Write out exactly the lines between the line containing "Сайт 1house.by использует" and the end of the records, counting both ends, and leave out all pictures.

◆ ◆ ◆ ◆ ◆

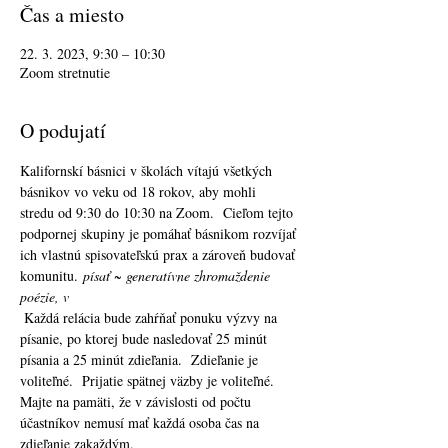
Čas a miesto
22. 3. 2023, 9:30 – 10:30
Zoom stretnutie
O podujatí
Kalifornskí básnici v školách vítajú všetkých 
básnikov vo veku od 18 rokov, aby mohli 
stredu od 9:30 do 10:30 na Zoom.  Cieľom tejto 
podpornej skupiny je pomáhať básnikom rozvíjať 
ich vlastnú spisovateľskú prax a zároveň budovať 
komunitu. 
písať ~ generatívne zhromaždenie 
poézie, v
 Každá relácia bude zahŕňať ponuku výzvy na 
písanie, po ktorej bude nasledovať 25 minút 
písania a 25 minút zdieľania.  Zdieľanie je 
voliteľné.  Prijatie spätnej väzby je voliteľné.  
Majte na pamäti, že v závislosti od počtu 
účastníkov nemusí mať každá osoba čas na 
zdieľanie zakaždým. 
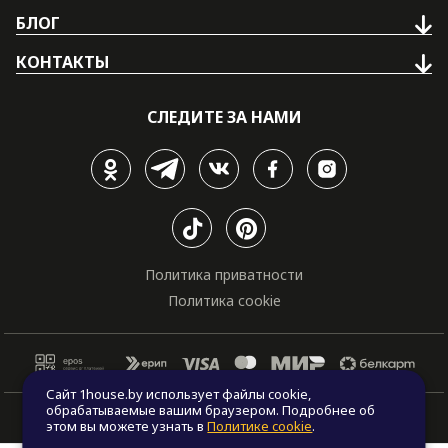
БЛОГ
КОНТАКТЫ
СЛЕДИТЕ ЗА НАМИ
Политика приватности
Политика cookie
Сайт 1house.by использует файлы cookie,
обрабатываемые вашим браузером. Подробнее об
© Все права защищены. "One house", 2011 - 2026
этом вы можете узнать в
Политике cookie
.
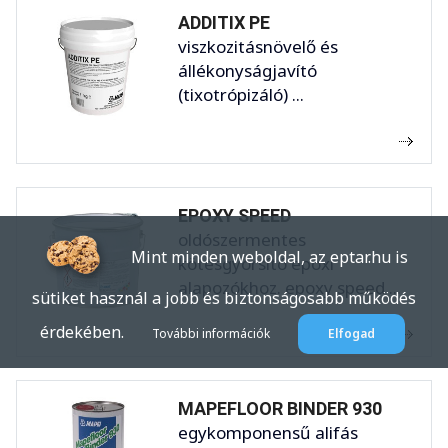
ADDITIX PE
viszkozitásnövelő és
állékonyságjavító
(tixotrópizáló) ...
EPOXY SPEED
oldószermentes
Mint minden weboldal, az eptar.hu is
kötésgyorsító epoxi
alapozókhoz. epoxy speed ...
sütiket használ a jobb és biztonságosabb működés
érdekében.
További információk
Elfogad
MAPEFLOOR BINDER 930
egykomponensű alifás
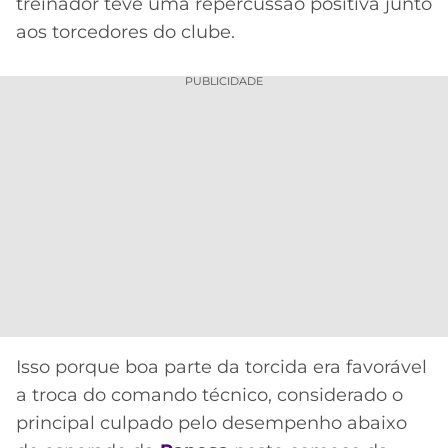
CASSINOS
treinador teve uma repercussão positiva junto
ONLINE
aos torcedores do clube.
LALIGA
2026
GRÊMIO
PUBLICIDADE
ATLÉTICO
MG
CRUZEIRO
Isso porque boa parte da torcida era favorável
a troca do comando técnico, considerado o
principal culpado pelo desempenho abaixo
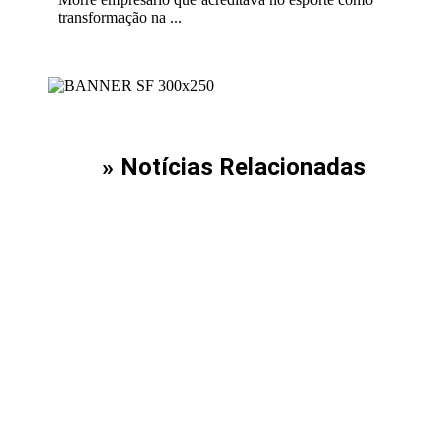
transformação na ...
» Notícias Relacionadas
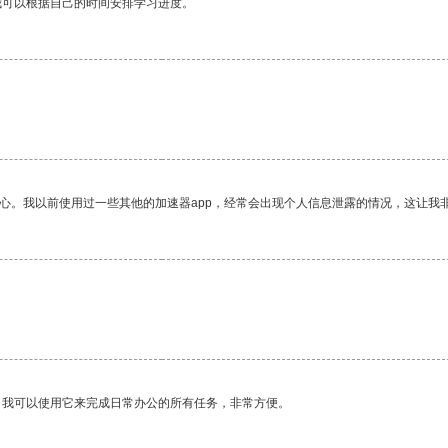
我可以根据自己的时间安排学习进度。
放心。我以前使用过一些其他的加速器app，经常会出现个人信息泄露的情况，这让我
。我可以使用它来完成日常办公的所有任务，非常方便。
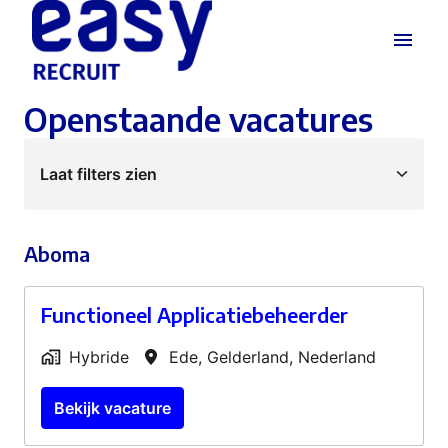
Overslaan
naar
Homepagina
content
Openstaande vacatures
Laat filters zien
Aboma
Functioneel Applicatiebeheerder
Hybride
Ede
,
Gelderland
,
Nederland
Bekijk vacature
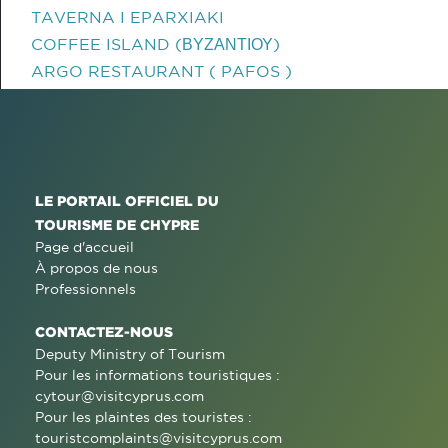
TAVERNA I EPARXIAKI
COFFEE ISLAND (ΒΥΖΑΝΤΙΟΥ)
ARGO RESTAURANT ( PAFOS )
LE PORTAIL OFFICIEL DU
TOURISME DE CHYPRE
Page d'accueil
À propos de nous
Professionnels
CONTACTEZ-NOUS
Deputy Ministry of Tourism
Pour les informations touristiques :
cytour@visitcyprus.com
Pour les plaintes des touristes :
touristcomplaints@visitcyprus.com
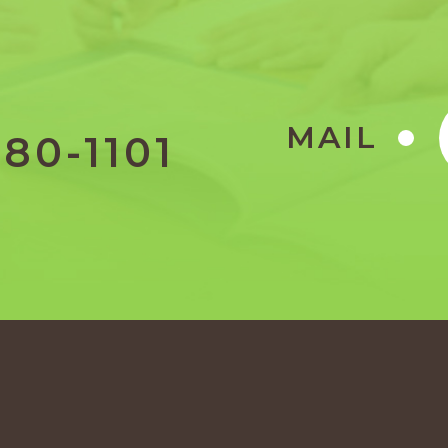
MAIL
80-1101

◆ ◆ ◆ ◆ ◆

### [THE COMPLETED TASK]
Сайт 1house.by использует файлы cookie,
обрабатываемые вашим браузером. Подробнее об
© Все права защищены. "One house", 2011 - 2026
этом вы можете узнать в
Политике cookie
.
ADDITIX PE
viszkozitásnövelő és
állékonyságjavító
(tixotrópizáló) ...
EPOXY SPEED
oldószermentes
Mint minden weboldal, az eptar.hu is
kötésgyorsító epoxi
alapozókhoz. epoxy speed ...
sütiket használ a jobb és biztonságosabb működés
érdekében.
További információk
Elfogad
MAPEFLOOR BINDER 930
egykomponensű alifás
CASSINOS
treinador teve uma repercussão positiva junto
ONLINE
aos torcedores do clube.
LALIGA
2026
GRÊMIO
PUBLICIDADE
ATLÉTICO
MG
CRUZEIRO
Isso porque boa parte da torcida era favorável
a troca do comando técnico, considerado o
principal culpado pelo desempenho abaixo
transformação na ...
» Notícias Relacionadas
我可以根据自己的时间安排学习进度。
放心。我以前使用过一些其他的加速器app，经常会出现个人信息泄露的情况，这让我
。我可以使用它来完成日常办公的所有任务，非常方便。
Overslaan
naar
Homepagina
content
Openstaande vacatures
Laat filters zien
Aboma
Functioneel Applicatiebeheerder
Hybride
Ede
,
Gelderland
,
Nederland
Bekijk vacature
TAVERNA I EPARXIAKI
COFFEE ISLAND (ΒΥΖΑΝΤΙΟΥ)
ARGO RESTAURANT ( PAFOS )
LE PORTAIL OFFICIEL DU
TOURISME DE CHYPRE
Page d'accueil
À propos de nous
Professionnels
CONTACTEZ-NOUS
Deputy Ministry of Tourism
Pour les informations touristiques :
cytour@visitcyprus.com
Pour les plaintes des touristes :
touristcomplaints@visitcyprus.com
MAIL
80-1101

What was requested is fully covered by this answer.